3 De standenmaatschappij
De bevolking werd vroeger opgedeeld in groepen, deze groepen werden bepaald op vlak
van eigen rechten en plichten.
De 1ste stand
De geestelijken, ze hadden veel voorrechten, zoals vb. hun belastingen heffen, geen
krijgsdienst verrichten. Het waren ook grootgrondbezitters. Er waren hoge en lage
geestelijken. Hoge geestelijken waren bijvoorbeeld de kardinalen en bisschoppen. De lage
geestelijken bestonden uit monniken, priesters, nonnen.
De 2de stand
Adel, zij hadden ook veel voorrechten zoals ook het niet hoeven betalen van belastingen, ze
waren arbeidsvrij. De adel stond hoog aanzien en had veel luxe.
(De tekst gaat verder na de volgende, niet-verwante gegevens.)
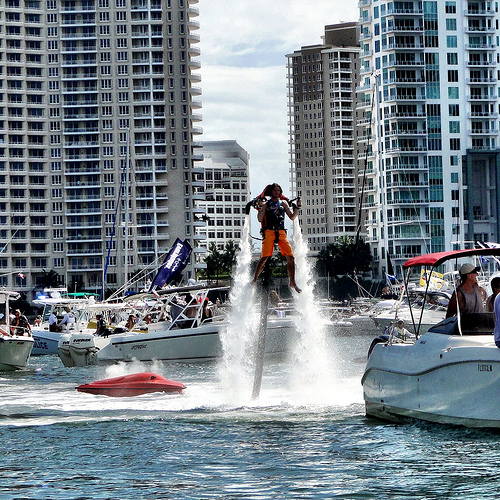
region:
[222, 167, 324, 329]
jet skier in the water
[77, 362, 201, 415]
red jet ski in water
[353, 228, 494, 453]
boat in the water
De taak van de adel was de
bescherming van de clerus en de 3de stand.
De 3de stand
De boeren en de gewone burgers, deze waren opgedeeld in 2 standen: de horigen en de
boeren. De boeren hadden geen enkele rechten maar enkel plichten. Zij moesten de 1ste en
de 2de stand altijd gehoorzamen.
4 Het feodale systeem
In de middeleeuwen was het feodale stelsel of leenstelsel heel belangrijk. Dit hield in dat de
vorst zijn trouwe onderdanen beloonden door ze een stuk land in bruikleen te geven. Dit stuk
land werd het feodum genoemd. Voorwaarden voor het krijgen van een feodum:
 De vazal (lener) moest de leenheer trouw en gehoorzaamheid beloven.
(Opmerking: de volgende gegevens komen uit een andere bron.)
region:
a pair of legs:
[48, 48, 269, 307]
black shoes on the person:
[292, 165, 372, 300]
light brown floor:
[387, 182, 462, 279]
 'Consilium et auxilium' was verplicht, leenheer bij raad en daad bijstaan.
Het kernbegrip van het feodale stelsel was trouw.
De invloed van het feodale stelsel op het wereldbeeld was er groot.
Afbrokkeling
Tijdens de Renaissance, een periode van grote maatschappelijke, culturele en politieke
veranderingen, verloor het feodalisme sterk aan kracht in West Europa. Waar eerder België,
Luxemburg, Nederland, enzovoort, allemaal een eigen leenman hadden, was er nu nog maar
een en dezelfde persoon. Zo kwamen er steeds meer bloedige strijden om de macht. Rond
1500, het einde van de Middeleeuwen dus, kwam het feodalisme aan zijn einde en kwamen
er steeds meer koningen die op de absolute macht uit waren. Maar in de rest van Europa, en
dan vooral in het midden en oosten, bleef het feodalisme nog lang bestaan. In Rusland
heerste dit machtssysteem zelfs nog tot 1917, onder leiding van de Tsaar, totdat het
communisme haar intrede deed.
5 het Christendom
De middeleeuwse beschaving werd vaak beschouwd als de christelijke beschaving. Het
geloof was in die tijd héél belangrijk. Het was de basis van alles. Na de dood kwam je in de
hel of hemel terecht, dit werd beslist op basis van hoe je je gedroeg. En alleen God had
hierover te beslissen. Je moest God dus altijd gehoorzamen, hij was de machtigste man op
aarde. In de middeleeuwse tijd stond dus de kerk centraal. De geestelijken lazen Bijbelse
verhalen voor aan de adel en de 3de stand. Want zij waren de enige die konden lezen. Daar
profiteerde de geestelijke af en toe wel eens van. Deze verhalen die werden voorgelezen
gaven aan welke richting het leven van de burgers leiden.